◆ **Record excerpts**
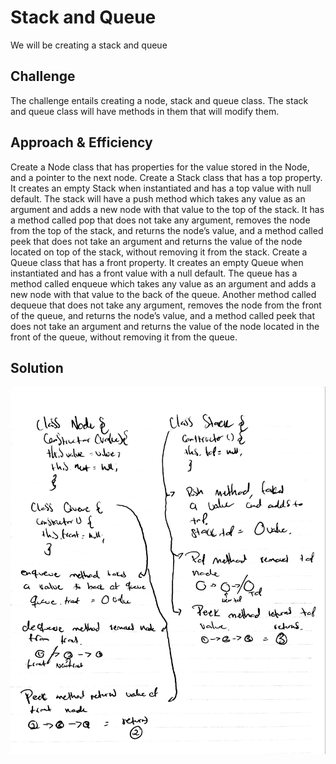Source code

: # Stack and Queue
We will be creating a stack and queue
## Challenge
The challenge entails creating a node, stack and queue class. The stack and queue class will have methods in them that will modify them.
## Approach & Efficiency
Create a Node class that has properties for the value stored in the Node, and a pointer to the next node. Create a Stack class that has a top property. It creates an empty Stack when instantiated and has a top value with null default. The stack will have a push method which takes any value as an argument and adds a new node with that value to the top of the stack. It has a method called pop that does not take any argument, removes the node from the top of the stack, and returns the node’s value, and a method called peek that does not take an argument and returns the value of the node located on top of the stack, without removing it from the stack. Create a Queue class that has a front property. It creates an empty Queue when instantiated and has a front value with a null default. The queue has a method called enqueue which takes any value as an argument and adds a new node with that value to the back of the queue. Another method called dequeue that does not take any argument, removes the node from the front of the queue, and returns the node’s value, and a method called peek that does not take an argument and returns the value of the node located in the front of the queue, without removing it from the queue.
## Solution
![Whiteboard Image](../assets/stack-and-queue.jpg)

◆ **Your task**
What you give back must be the stretch above, starting at the line with "We will be creating a stack and queue" and ending at the line with "## Approach & Efficiency", copied exactly.

◆ **Result for this exercise**
We will be creating a stack and queue
## Challenge
The challenge entails creating a node, stack and queue class. The stack and queue class will have methods in them that will modify them.
## Approach & Efficiency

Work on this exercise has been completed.